* _任务要求_:
将以下所有条目中的“container”一律换成“sandbox”，其余内容不变，重新写出这些行。答案里不要放图片。

* _原始数据_:
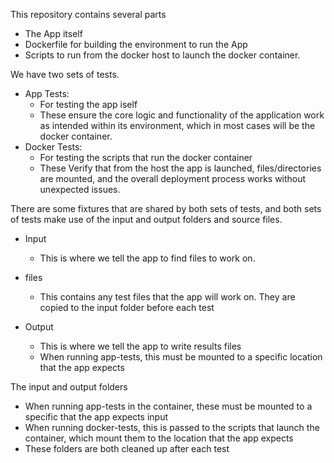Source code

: This repository contains several parts
- The App itself
- Dockerfile for building the environment to run the App
- Scripts to run from the docker host to launch the docker container. 

We have two sets of tests. 

- App Tests: 
  - For testing the app iself
  - These ensure the core logic and functionality of the application work as intended within its environment, which in most cases will be the docker container.
- Docker Tests: 
  - For testing the scripts that run the docker container
  - These Verify that from the host the app is launched, files/directories are mounted, and the overall deployment process works without unexpected issues.

There are some fixtures that are shared by both sets of tests, and both sets of tests make use of the input and output folders and source files.  

- Input
  - This is where we tell the app to find files to work on.

- files
  - This contains any test files that the app will work on. They are copied to the input folder before each test

- Output
  - This is where we tell the app to write results files
  - When running app-tests, this must be mounted to a specific location that the app expects

The input and output folders
- When running app-tests in the container, these must be mounted to a specific that the app expects input
- When running docker-tests, this is passed to the scripts that launch the container, which mount them to the location that the app expects
- These folders are both cleaned up after each test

* _参考答案_:
Source code

: This repository contains several parts
- The App itself
- Dockerfile for building the environment to run the App
- Scripts to run from the docker host to launch the docker sandbox. 

We have two sets of tests. 

- App Tests: 
  - For testing the app iself
  - These ensure the core logic and functionality of the application work as intended within its environment, which in most cases will be the docker sandbox.
- Docker Tests: 
  - For testing the scripts that run the docker sandbox
  - These Verify that from the host the app is launched, files/directories are mounted, and the overall deployment process works without unexpected issues.

There are some fixtures that are shared by both sets of tests, and both sets of tests make use of the input and output folders and source files.  

- Input
  - This is where we tell the app to find files to work on.

- files
  - This contains any test files that the app will work on. They are copied to the input folder before each test

- Output
  - This is where we tell the app to write results files
  - When running app-tests, this must be mounted to a specific location that the app expects

The input and output folders
- When running app-tests in the sandbox, these must be mounted to a specific that the app expects input
- When running docker-tests, this is passed to the scripts that launch the sandbox, which mount them to the location that the app expects
- These folders are both cleaned up after each test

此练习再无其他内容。